Similarly, Rank-L is regulator factor for osteoclast cell activation and it is involved with endochondral resorption and bone remodeling 39, 40). Interestingly, no difference in Rank-L immunostaining was observed between groups in both experimental periods. This fact suggests that PBM did not influence the amount of macrophages/osteoclasts bone tissue in the area of the defect and may imply that PBM stimulatory effects is related more to the stimulation of osteoblast acitivity. The findings of the present study corroborate those of Tim et al. 15) who found no statistically significant difference in Rank-L immunostaining between CG and PMB 15, 30- and 45-days post-surgery in a model of tibial bone defect in rats. Patrocinio-Silva et al. 41) also did not find any difference in Rank-L immunostaing after PBM in a model of tibial bone defect in diabetic rats.

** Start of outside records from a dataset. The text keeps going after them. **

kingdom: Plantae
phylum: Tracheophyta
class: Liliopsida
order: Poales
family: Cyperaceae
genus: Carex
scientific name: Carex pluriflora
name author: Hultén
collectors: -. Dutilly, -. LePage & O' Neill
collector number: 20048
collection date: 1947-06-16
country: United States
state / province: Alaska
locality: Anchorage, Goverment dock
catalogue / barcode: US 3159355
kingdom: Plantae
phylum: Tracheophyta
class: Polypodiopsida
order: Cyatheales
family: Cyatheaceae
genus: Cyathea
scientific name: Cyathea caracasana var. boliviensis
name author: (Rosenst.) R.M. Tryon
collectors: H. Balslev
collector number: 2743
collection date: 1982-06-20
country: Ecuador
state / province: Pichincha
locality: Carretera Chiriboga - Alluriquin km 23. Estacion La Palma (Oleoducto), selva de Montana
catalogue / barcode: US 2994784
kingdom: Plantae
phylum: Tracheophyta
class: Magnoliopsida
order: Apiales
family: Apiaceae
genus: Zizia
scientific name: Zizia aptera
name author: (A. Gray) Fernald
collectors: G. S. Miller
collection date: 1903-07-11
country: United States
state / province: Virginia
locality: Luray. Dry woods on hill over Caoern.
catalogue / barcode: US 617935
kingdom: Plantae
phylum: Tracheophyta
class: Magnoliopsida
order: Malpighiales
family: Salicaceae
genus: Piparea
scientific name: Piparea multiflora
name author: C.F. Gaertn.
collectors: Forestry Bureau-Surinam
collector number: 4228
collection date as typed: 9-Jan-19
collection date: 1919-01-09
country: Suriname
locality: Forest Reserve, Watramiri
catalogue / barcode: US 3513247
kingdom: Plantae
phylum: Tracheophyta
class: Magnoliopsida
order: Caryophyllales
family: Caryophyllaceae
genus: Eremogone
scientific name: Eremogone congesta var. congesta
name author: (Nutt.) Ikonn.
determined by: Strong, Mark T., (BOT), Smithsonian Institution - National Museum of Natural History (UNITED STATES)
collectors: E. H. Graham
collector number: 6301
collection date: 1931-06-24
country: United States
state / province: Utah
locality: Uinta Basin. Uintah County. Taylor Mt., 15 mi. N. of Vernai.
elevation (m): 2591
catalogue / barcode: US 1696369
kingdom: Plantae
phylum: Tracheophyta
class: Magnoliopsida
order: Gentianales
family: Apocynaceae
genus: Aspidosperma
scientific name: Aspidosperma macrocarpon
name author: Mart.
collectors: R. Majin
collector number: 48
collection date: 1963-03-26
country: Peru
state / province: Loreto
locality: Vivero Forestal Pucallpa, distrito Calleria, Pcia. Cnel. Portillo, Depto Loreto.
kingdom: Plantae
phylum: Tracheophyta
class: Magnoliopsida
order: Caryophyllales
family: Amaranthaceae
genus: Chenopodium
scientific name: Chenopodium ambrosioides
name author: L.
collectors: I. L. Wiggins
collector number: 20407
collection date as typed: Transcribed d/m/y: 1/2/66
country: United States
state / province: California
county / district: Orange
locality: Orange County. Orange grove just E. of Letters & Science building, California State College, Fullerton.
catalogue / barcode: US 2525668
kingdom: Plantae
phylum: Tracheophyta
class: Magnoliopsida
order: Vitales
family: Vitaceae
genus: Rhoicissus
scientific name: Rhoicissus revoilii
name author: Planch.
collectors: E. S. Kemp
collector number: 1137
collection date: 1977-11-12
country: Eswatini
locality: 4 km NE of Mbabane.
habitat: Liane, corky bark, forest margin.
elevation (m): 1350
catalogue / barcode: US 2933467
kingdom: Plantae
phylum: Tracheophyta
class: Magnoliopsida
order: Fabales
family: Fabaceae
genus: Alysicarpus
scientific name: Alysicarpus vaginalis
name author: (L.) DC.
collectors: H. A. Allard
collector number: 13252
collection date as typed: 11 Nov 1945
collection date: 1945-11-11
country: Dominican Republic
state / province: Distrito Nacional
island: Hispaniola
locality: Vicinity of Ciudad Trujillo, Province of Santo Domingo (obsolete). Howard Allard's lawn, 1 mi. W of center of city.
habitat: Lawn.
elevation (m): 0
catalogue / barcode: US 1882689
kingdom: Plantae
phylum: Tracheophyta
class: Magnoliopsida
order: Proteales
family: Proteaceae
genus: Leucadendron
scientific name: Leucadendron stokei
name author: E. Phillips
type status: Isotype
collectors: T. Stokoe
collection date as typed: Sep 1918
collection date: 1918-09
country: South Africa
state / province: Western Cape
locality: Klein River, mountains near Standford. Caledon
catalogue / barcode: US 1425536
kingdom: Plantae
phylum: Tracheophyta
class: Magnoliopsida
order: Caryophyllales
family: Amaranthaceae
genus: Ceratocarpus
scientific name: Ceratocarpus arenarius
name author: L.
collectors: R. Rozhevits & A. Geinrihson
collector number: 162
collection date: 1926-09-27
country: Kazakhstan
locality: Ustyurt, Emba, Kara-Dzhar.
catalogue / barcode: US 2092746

In summary, this study revealed that PBM was able of stimulating newly formed bone and collagen fiber deposition, which indicate that this therapeutical intervention constitutes a promising treatment for bone tissue repair. Further long-term studies should be carried out to provide additional information concerning the application of PBM, especially in critical bone defects and compromised situations such osteoporosis.

Conclusion

The results of the present study support the notion that that PBM improved the process of bone repair in a sub-critical bone defect as a result of stimulation of the newly formed bone and increase of collagen fibers deposition. More studies should be developed to investigate the optimal parameters of PBM using critical models.

Acknowledgments

The authors would like to acknowledge funding agencies FAPESP (grant number: 2014/20546-0) and CNPq for the financial support of this research and CAPES for scholarship to AMPM. In addition, the authors would like to thank Dr. Ingrid Regina Avanzi for helping during some euthanasia of the animals and Prof. Dr. Flavia de Oliveira and Hananiah Tardivo Quintana for assistance with picrosirius analysis.

Conflict of interest

The authors declare no competing interests.